Saved data entries:
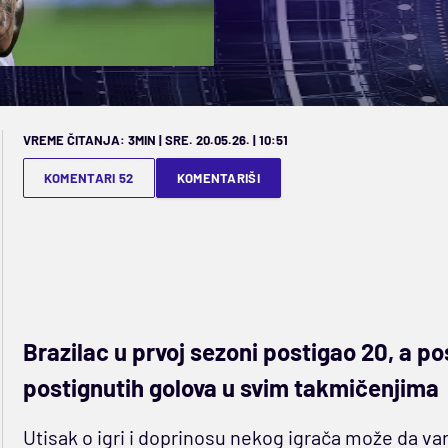
VREME ČITANJA: 3MIN | SRE. 20.05.26. | 10:51
KOMENTARI 52
KOMENTARIŠI
Brazilac u prvoj sezoni postigao 20, a p
postignutih golova u svim takmičenjima
Utisak o igri i doprinosu nekog igrača može da varir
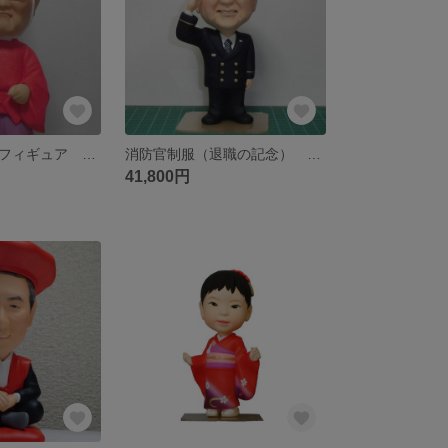
オーダーメイドフィギュア フルオーダー タイプ
消防官制服（退職の記念） そっくり人形
41,800円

*Task brief*.
Copy out the entries verbatim, but skip every picture.

*Reply to the exercise*.
VREME ČITANJA: 3MIN | SRE. 20.05.26. | 10:51
KOMENTARI 52
KOMENTARIŠI
Brazilac u prvoj sezoni postigao 20, a p
postignutih golova u svim takmičenjima
Utisak o igri i doprinosu nekog igrača može da varir
オーダーメイドフィギュア フルオーダー タイプ
消防官制服（退職の記念） そっくり人形
41,800円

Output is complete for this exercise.